The terms in the document are quantized using a base-36 radix representation; each term thus corresponds to an integer in the range 0..p-1, where p is a prime, currently set to the greatest prime less than 2^32.
Each quantized value is mapped to d integers in the range 0..size-1, where size is an integer less than p, currently 2^17, using a family of hash functions, computed by the HashV function.
Each hashed value is used as the index in a large bit vector. Bits corresponding to terms present in the document are set to 1; all other bits are set to 0.
Of course, collisions may cause the same bit to be set twice, by different terms. It follows that, if the document contains n distinct terms, in the resulting bit vector at most n * d bits are set to 1.
The resulting bit string is a very compact representation of the presence/absence of terms in the document, and is therefore characterised as a signature. Moreover, it does not depend on a pre-set dictionary of terms.
The signature may be used for:
testing whether a given set of terms is present in the document,
computing which fraction of terms are common to two documents.

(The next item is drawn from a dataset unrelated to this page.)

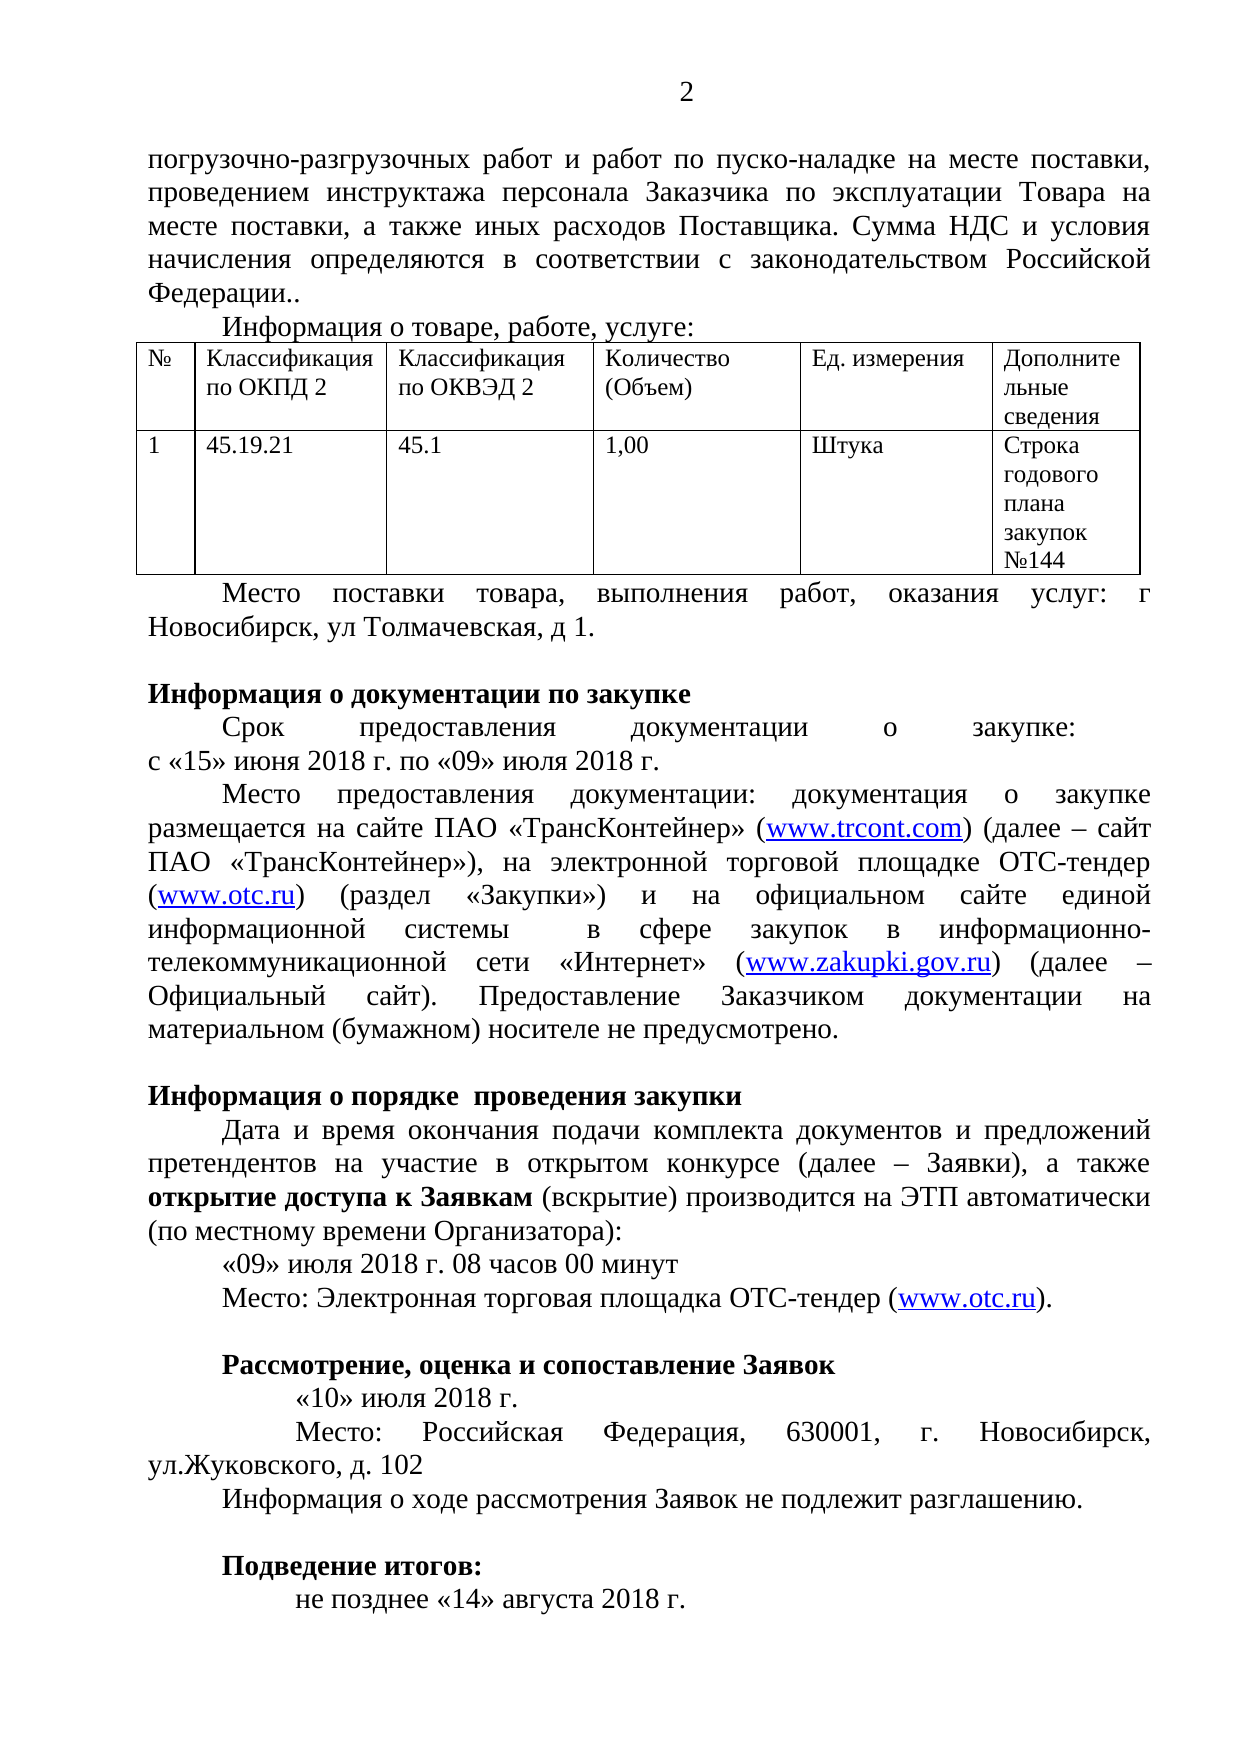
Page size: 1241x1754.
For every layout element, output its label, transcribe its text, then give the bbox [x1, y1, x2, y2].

table_header Ед. измерения [801, 343, 992, 429]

The bit representation may be written to and read from a file. Text::Bloom prepends a header to the bit stream proper; moreover, whenever the package Compress::Zlib is available, the bit vector is compressed, so that disk space requirements are drastically reduced, especially for small documents.
The hash function is obviously a crucial component of the filter; the reference implementation uses a radix representation of strings. Each term must therefore match the regular expression /[0-9a-z]+/.
There are quite a few viable alternatives, which can be pursued by subclassing and redefining the method QuantizeV.